With the vast development of Internet capacity and speed, as well as wide adoptation
of media technologies in people’s daily life, a large amount of videos have
been surging, and need to be efficiently processed or organized based on interest.
The human visual perception system could, without difficulty, interpret and recognize
thousands of events in videos, despite high level of video object clutters,
different types of scene context, variability of motion scales, appearance changes,
occlusions and object interactions. For a computer vision system, it has been be
very challenging to achieve automatic video event understanding for decades.

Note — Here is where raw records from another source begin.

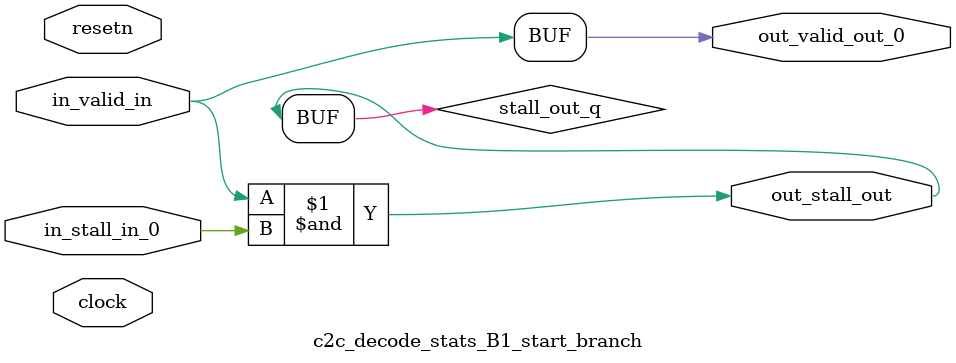
<source format=sv>



(* altera_attribute = "-name AUTO_SHIFT_REGISTER_RECOGNITION OFF; -name MESSAGE_DISABLE 10036; -name MESSAGE_DISABLE 10037; -name MESSAGE_DISABLE 14130; -name MESSAGE_DISABLE 14320; -name MESSAGE_DISABLE 15400; -name MESSAGE_DISABLE 14130; -name MESSAGE_DISABLE 10036; -name MESSAGE_DISABLE 12020; -name MESSAGE_DISABLE 12030; -name MESSAGE_DISABLE 12010; -name MESSAGE_DISABLE 12110; -name MESSAGE_DISABLE 14320; -name MESSAGE_DISABLE 13410; -name MESSAGE_DISABLE 113007; -name MESSAGE_DISABLE 10958" *)
module c2c_decode_stats_B1_start_branch (
    input wire [0:0] in_stall_in_0,
    input wire [0:0] in_valid_in,
    output wire [0:0] out_stall_out,
    output wire [0:0] out_valid_out_0,
    input wire clock,
    input wire resetn
    );

    wire [0:0] stall_out_q;


    // stall_out(LOGICAL,6)
    assign stall_out_q = in_valid_in & in_stall_in_0;

    // out_stall_out(GPOUT,4)
    assign out_stall_out = stall_out_q;

    // out_valid_out_0(GPOUT,5)
    assign out_valid_out_0 = in_valid_in;

endmodule

</source>
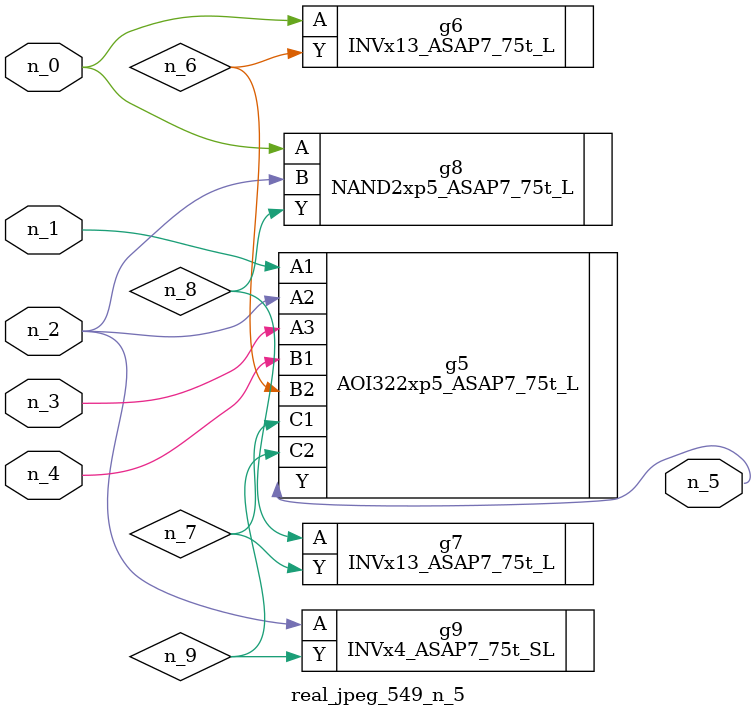
<source format=v>
module real_jpeg_549_n_5 (n_4, n_0, n_1, n_2, n_3, n_5);

input n_4;
input n_0;
input n_1;
input n_2;
input n_3;

output n_5;

wire n_8;
wire n_6;
wire n_7;
wire n_9;

INVx13_ASAP7_75t_L g6 ( 
.A(n_0),
.Y(n_6)
);

NAND2xp5_ASAP7_75t_L g8 ( 
.A(n_0),
.B(n_2),
.Y(n_8)
);

AOI322xp5_ASAP7_75t_L g5 ( 
.A1(n_1),
.A2(n_2),
.A3(n_3),
.B1(n_4),
.B2(n_6),
.C1(n_7),
.C2(n_9),
.Y(n_5)
);

INVx4_ASAP7_75t_SL g9 ( 
.A(n_2),
.Y(n_9)
);

INVx13_ASAP7_75t_L g7 ( 
.A(n_8),
.Y(n_7)
);


endmodule
</source>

Broadly speaking, those challenges include robust detection of events under motion
clutters, event interpretation under complex scenes, multi-level semantic
event inference, putting events in context and multiple cameras, event inference
from object interactions, etc.
In recent years, steady progress has been made towards better models for video
event categorisation and recognition, e.g., from modelling events with bag of
spatial temporal features to discovering event context, from detecting events using
a single camera to inferring events through a distributed camera network, and
from low-level event feature extraction and description to high-level semantic
event classification and recognition. Nowadays, text based video retrieval is
widely used by commercial search engines. However, it is still very difficult to
retrieve or categorise a specific video segment based on their content in a real
multimedia system or in surveillance applications. To advance the progress further,
we must adapt recent or existing approaches to find new solutions for intelligent
video understanding.
This book aims to present state-of-the-art research advances of video event understanding
technologies. It will provide researchers and practitioners a rich resource
for future research directions and successful practice. It could also serve
as a reference tool and handbook for researchers in a number of applications including
visual surveillance, human-computer interaction, and video search and
indexing etc. Its potential audience will be composed of active researchers and
practitioners as well as graduate students working on video analysis in various
disciplines such as computer vision, pattern recognition, information security,
artificial intelligence, etc.